ハピネス薬局

胆汁酸(Bile Acid)

胆汁酸の役割〜消化器病診療を中心に〜

広島大学学術院 臨床医学内科系 総合診療医学教授 田妻 進

胆汁酸は両新媒性。石鹸のようにミセルを形成して腸に洗い落とすようにして吸収させる。
一次胆汁酸:コール酸(CYP7A1による主流)、ケノデオキシコール酸(体調が悪いと増えたり)
二次胆汁酸:デオキシコール酸、、リトコール酸(発癌性?)
(腸内細菌の胆汁酸-7α-デヒドロキシラーゼにより7-α-デヒドロキシ化された二次胆汁酸)
(ウルソ:UDCAは熊のデオキシコール酸)
石鹸のように胆石を溶かすことができる。
フィブラート製剤は胆汁鬱滞に有効。

腸肝循環(約4回/日):胆汁酸の90%は回腸末端で能動輸送され再吸収され再利用される。
能動輸送:P糖蛋白。ABCトランスポーター。MDR1,MDR3,BSEP(胆汁酸トランスポーター)
回腸末端で胆汁酸を再吸収するのはIBAT(ASBT)で、これを阻害すると大腸に流入する胆汁酸が増える。
腸肝循環が行えないので、胆汁酸を生成するようになり、LDLが下がることが期待される。
胆汁酸は大腸内で水分吸収、大腸運動促進作用がある。
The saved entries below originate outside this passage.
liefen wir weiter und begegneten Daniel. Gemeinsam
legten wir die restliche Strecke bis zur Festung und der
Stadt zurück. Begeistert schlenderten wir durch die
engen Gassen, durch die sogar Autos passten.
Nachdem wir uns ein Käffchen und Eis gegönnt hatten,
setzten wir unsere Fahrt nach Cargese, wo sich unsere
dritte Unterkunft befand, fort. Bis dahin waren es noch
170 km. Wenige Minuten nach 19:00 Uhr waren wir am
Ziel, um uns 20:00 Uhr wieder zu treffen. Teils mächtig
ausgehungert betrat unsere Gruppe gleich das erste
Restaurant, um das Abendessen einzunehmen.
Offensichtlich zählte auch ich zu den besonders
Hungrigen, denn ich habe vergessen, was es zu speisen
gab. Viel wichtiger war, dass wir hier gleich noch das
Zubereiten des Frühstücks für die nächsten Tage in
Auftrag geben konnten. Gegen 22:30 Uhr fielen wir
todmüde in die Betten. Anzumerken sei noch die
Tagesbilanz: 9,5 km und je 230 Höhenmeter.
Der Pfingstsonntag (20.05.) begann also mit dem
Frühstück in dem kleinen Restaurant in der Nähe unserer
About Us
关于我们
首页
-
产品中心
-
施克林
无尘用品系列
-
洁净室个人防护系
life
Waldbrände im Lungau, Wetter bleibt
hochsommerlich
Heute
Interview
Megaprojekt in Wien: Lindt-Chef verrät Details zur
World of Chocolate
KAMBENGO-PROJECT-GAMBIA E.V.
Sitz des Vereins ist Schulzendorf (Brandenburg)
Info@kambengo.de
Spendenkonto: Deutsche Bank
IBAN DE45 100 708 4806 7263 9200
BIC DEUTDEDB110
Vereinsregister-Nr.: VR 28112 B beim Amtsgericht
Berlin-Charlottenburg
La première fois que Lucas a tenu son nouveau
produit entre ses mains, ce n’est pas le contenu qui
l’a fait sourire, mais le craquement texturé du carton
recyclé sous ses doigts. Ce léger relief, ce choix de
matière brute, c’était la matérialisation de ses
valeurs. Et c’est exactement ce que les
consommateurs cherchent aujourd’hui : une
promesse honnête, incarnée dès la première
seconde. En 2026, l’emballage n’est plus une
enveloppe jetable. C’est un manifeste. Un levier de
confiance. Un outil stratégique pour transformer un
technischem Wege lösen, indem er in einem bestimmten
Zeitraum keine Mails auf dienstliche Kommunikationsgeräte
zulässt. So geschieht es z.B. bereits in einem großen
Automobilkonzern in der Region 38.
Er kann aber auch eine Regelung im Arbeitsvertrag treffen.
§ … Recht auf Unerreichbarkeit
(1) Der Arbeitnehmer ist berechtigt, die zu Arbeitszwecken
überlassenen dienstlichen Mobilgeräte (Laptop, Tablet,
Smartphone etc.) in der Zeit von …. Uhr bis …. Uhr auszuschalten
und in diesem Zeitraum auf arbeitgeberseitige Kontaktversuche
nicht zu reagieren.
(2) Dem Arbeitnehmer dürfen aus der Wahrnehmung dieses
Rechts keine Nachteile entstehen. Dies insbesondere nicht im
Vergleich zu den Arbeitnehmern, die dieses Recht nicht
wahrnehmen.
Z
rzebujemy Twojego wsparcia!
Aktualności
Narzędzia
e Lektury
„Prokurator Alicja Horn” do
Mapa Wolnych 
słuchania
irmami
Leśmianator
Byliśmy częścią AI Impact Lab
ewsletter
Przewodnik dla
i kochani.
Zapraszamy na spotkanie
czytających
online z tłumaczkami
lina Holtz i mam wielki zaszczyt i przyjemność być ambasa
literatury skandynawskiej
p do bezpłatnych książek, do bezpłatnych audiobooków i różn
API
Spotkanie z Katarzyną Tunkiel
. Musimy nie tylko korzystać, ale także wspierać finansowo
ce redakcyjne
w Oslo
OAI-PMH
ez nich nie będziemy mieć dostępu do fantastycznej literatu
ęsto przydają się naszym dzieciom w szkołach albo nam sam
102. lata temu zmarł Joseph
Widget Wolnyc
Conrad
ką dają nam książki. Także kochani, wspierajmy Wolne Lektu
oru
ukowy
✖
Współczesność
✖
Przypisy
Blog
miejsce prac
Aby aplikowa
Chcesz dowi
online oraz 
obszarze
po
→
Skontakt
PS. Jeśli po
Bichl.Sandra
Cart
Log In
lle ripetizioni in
→便秘の解消。
小腸手術により、短腸症候群でひどい下痢がある場合、胆汁酸の吸収ができないことによる。
その場合は、胆汁酸のキレートを用いる。…コレバイン
グーフィス(エロピキシバット)はIBAT阻害による下剤。

コレステロールの1stはスタチンという決めつけはよくない。
吸収と生成のバランスを見るのが大事。
フィブラートとスタチンの併用は疑義照会が必要。
難病でフィブラートで胆汁の鬱滞を改善しながら、胆嚢の炎症を抑えるために、スタチンを使う場合があるがきわめてまれ。